EXTRACTED DATA:
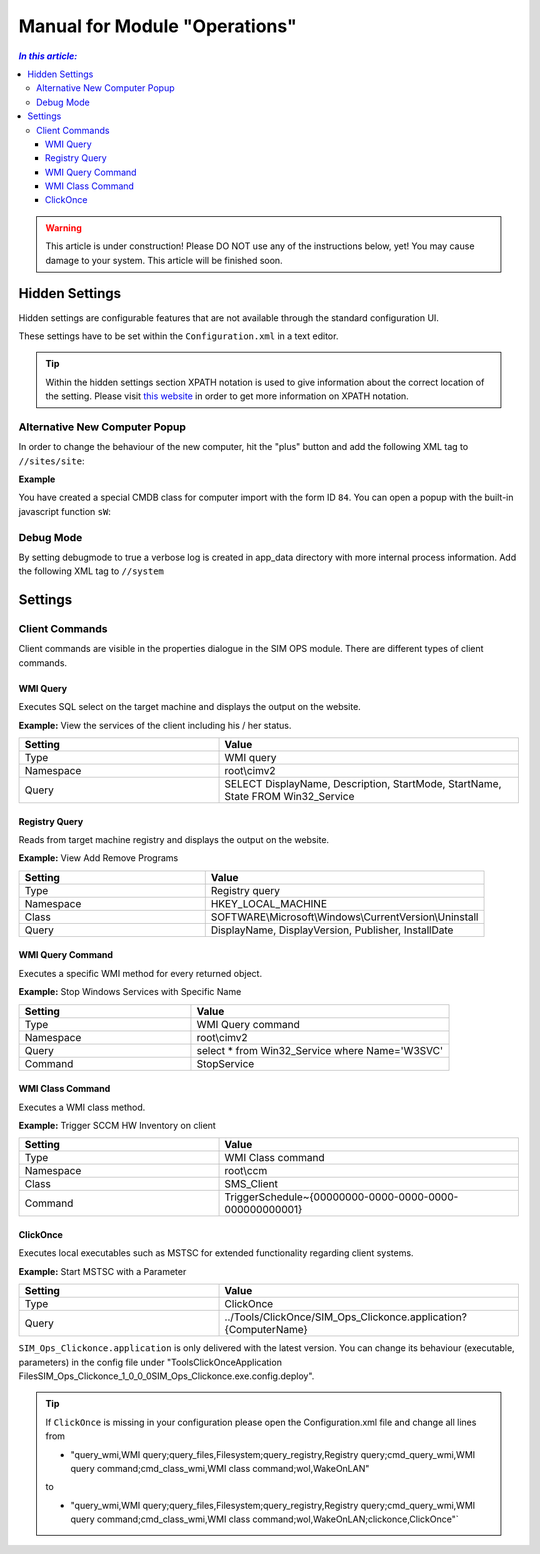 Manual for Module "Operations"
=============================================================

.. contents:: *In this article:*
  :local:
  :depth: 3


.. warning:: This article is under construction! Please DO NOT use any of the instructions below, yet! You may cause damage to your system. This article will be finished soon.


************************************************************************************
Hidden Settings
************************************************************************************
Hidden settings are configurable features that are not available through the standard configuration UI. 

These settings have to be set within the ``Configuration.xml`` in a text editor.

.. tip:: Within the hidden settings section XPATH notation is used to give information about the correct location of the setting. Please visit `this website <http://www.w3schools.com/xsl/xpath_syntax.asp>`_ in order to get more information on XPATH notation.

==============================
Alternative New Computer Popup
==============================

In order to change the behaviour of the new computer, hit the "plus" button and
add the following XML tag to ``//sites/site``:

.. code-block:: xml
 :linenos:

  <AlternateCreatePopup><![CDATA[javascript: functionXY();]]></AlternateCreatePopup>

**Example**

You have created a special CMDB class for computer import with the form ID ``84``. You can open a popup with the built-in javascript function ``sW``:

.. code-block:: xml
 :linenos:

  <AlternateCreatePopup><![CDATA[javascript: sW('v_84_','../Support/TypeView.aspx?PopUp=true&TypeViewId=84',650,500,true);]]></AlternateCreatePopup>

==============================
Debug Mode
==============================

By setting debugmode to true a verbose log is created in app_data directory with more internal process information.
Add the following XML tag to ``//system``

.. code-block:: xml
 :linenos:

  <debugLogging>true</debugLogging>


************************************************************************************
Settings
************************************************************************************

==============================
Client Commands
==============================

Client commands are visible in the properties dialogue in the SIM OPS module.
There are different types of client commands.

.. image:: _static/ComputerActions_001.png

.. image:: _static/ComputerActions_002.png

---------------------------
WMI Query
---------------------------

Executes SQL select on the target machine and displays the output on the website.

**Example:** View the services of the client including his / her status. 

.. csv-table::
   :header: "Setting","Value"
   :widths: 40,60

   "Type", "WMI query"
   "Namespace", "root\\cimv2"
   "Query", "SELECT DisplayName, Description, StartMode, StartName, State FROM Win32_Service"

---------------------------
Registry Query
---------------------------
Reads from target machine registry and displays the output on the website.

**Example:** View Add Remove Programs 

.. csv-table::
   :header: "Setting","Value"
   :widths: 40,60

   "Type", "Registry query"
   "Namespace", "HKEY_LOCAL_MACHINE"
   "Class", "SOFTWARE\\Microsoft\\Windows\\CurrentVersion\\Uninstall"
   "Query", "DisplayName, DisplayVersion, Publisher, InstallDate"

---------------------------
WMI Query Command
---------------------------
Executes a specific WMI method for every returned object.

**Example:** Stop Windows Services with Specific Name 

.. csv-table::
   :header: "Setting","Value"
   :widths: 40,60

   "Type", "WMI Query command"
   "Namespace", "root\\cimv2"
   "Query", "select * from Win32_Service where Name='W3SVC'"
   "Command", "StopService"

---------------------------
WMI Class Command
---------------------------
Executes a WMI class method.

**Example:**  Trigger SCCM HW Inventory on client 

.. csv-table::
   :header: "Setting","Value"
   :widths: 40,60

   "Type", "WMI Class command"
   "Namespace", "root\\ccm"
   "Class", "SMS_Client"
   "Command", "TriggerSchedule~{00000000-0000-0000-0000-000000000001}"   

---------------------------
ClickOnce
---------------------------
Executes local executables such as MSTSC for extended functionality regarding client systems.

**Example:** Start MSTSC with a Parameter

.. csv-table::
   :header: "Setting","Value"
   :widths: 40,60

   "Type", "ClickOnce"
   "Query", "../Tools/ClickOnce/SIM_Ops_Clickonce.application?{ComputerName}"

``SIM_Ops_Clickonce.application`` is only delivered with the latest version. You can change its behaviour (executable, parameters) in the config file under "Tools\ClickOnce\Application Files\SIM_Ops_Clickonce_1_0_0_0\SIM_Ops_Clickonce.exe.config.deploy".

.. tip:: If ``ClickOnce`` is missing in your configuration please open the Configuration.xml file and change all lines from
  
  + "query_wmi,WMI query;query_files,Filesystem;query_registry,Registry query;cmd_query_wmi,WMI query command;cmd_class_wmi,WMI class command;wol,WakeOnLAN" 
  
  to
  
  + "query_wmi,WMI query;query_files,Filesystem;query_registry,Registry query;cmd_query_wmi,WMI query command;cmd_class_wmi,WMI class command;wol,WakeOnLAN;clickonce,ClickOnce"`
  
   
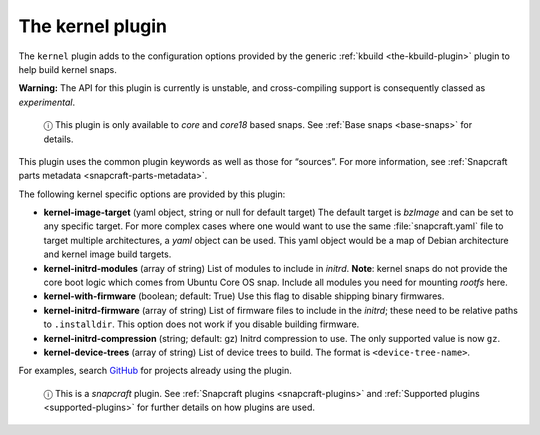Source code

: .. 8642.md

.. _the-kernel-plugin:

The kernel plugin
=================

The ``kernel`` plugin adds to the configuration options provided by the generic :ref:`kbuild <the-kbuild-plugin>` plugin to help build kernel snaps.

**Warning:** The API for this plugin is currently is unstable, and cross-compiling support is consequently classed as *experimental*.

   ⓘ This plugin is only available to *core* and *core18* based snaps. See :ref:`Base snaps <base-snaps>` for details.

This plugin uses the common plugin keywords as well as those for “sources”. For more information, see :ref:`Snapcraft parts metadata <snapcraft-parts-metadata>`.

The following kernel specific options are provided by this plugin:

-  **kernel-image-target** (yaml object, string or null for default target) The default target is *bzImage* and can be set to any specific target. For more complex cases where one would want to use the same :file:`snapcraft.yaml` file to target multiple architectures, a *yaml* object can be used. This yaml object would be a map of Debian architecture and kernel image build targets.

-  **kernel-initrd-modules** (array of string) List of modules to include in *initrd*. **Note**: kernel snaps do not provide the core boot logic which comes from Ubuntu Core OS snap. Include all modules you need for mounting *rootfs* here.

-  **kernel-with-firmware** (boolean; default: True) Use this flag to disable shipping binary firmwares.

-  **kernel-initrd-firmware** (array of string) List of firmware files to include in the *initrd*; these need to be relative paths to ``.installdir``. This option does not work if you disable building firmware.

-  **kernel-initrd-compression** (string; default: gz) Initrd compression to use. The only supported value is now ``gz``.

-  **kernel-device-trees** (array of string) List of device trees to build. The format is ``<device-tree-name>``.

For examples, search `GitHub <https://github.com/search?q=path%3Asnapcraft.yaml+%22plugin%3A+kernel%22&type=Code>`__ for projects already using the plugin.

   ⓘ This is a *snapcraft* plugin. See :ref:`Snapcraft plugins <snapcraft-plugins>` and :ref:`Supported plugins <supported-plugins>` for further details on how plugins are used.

BRIEF:
Compute how many lines of the records above hold the string "DisplayName". Give the number with no other output.

WORKED SOLUTION:
2